Une mission d’évaluation indépendante, conduite à mi-parcours, devra valider les progrès et éventuellement réorienter les actions vers les zones jugées prioritaires, en concertation avec le ministère de la Communication et les partenaires techniques.
L’Aci modernise ses salles de rédaction
Parallèlement, l’agence publique a déjà entamé des travaux pour rénover son plateau de télévision et installer un réseau interne à fibre optique, condition nécessaire pour accueillir les futures classes virtuelles prévues par InfoLisango.
Les journalistes saluent cette modernisation, y voyant l’occasion de produire des contenus en haute définition et de mieux interagir avec les audiences, notamment celles de la diaspora congolaise qui suit l’actualité nationale au quotidien.
Perspectives d’ici 2026
D’ici trois ans, l’ensemble du dispositif devrait aboutir à la certification de plus d’une centaine de professionnels, capables de former à leur tour des confrères, créant ainsi un effet boule de neige bénéfique à tout l’écosystème médiatique.
Cette ambition s’inscrit en cohérence avec les orientations nationales en matière de bonne gouvernance et de promotion de la paix sociale, où un secteur de l’information renforcé constitue un levier essentiel pour le dialogue et le développement.
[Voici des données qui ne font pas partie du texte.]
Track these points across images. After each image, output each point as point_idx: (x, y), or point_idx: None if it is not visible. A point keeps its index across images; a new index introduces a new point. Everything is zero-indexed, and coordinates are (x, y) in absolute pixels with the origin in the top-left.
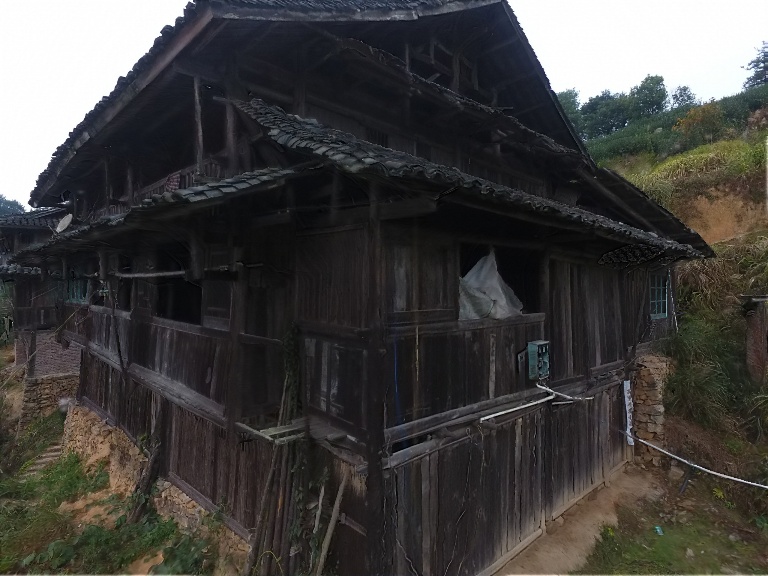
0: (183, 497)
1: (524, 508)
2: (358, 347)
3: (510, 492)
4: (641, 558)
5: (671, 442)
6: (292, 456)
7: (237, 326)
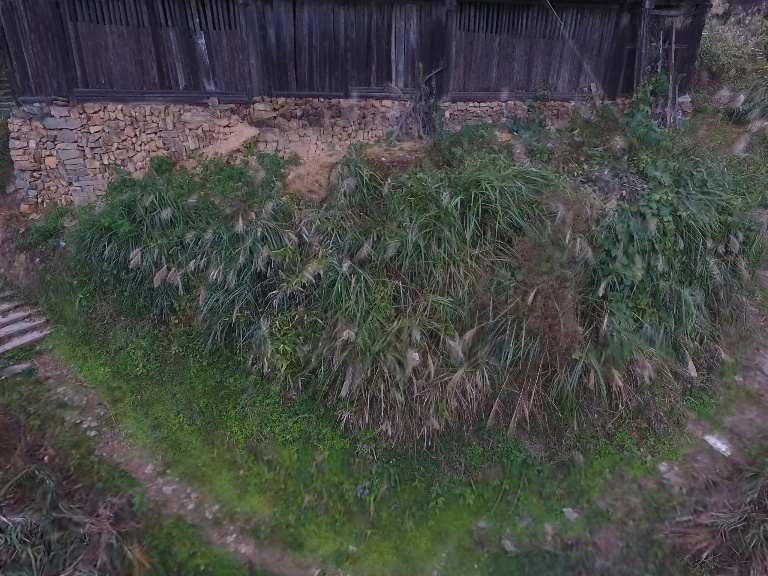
0: (478, 104)
1: None
2: None
3: None
4: None
5: None
6: None
7: None
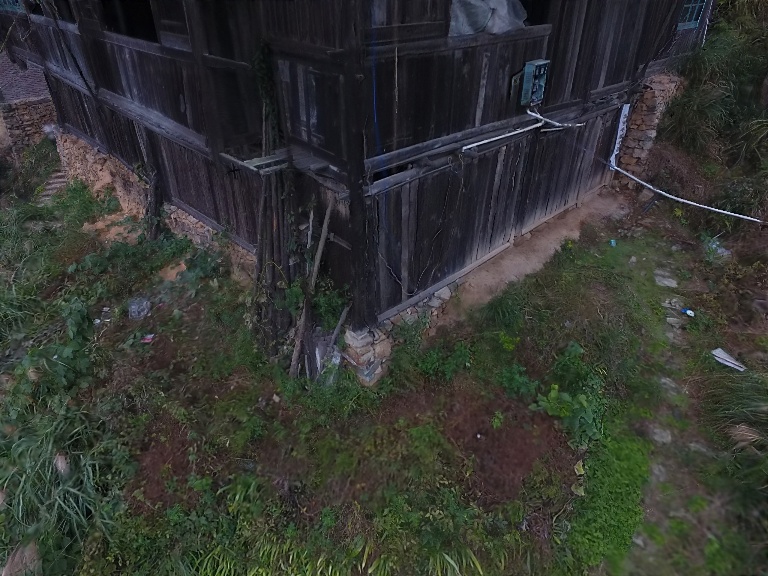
0: (191, 219)
1: (496, 226)
2: (334, 71)
3: (485, 214)
4: (590, 264)
5: (651, 167)
6: (280, 184)
7: (198, 45)
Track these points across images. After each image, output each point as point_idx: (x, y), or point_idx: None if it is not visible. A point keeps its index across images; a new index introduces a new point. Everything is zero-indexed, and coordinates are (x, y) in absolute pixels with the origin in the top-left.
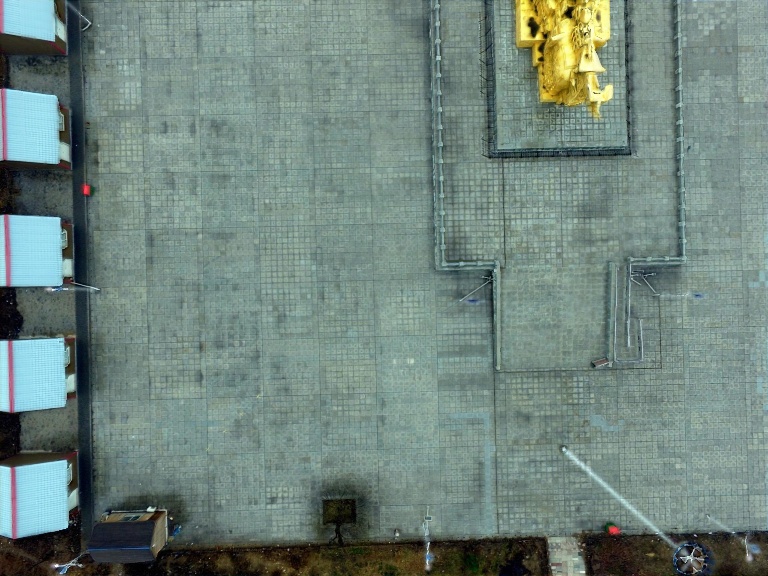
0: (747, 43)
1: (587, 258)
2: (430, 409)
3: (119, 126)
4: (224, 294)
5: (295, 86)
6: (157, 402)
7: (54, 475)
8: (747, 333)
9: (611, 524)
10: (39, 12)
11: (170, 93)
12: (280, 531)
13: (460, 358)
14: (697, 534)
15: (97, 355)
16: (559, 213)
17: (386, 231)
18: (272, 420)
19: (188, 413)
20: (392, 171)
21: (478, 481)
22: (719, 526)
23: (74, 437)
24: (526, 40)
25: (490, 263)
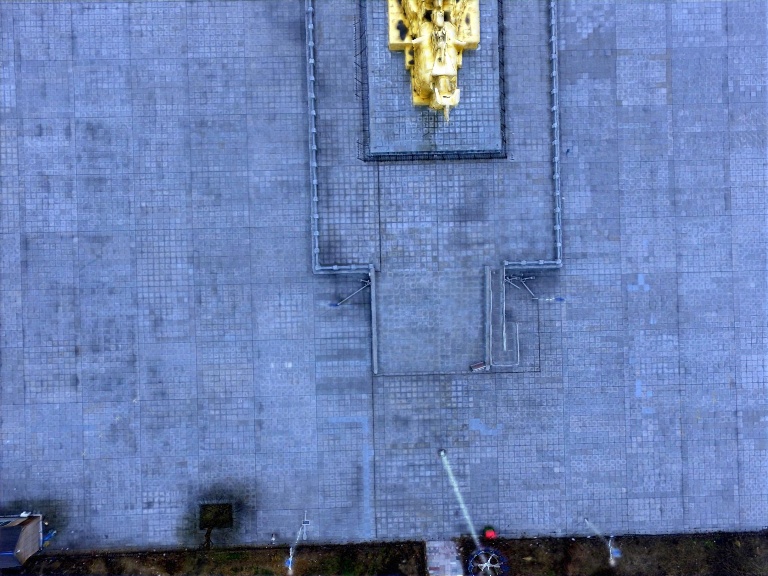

Un signal positif pour la sous-région
Les acteurs prévoient de partager les meilleures pratiques avec les agences sœurs du Gabon, du Cameroun et de la République démocratique du Congo, cimentant une dynamique régionale pour une information responsable en Afrique centrale.
Pour les observateurs, l’approche collaborative conforte la place de Brazzaville comme hub médiatique émergent, à la croisée des enjeux linguistiques et numériques qui redessinent l’espace francophone, et ouvre de nouvelles perspectives aux jeunes diplômés congolais.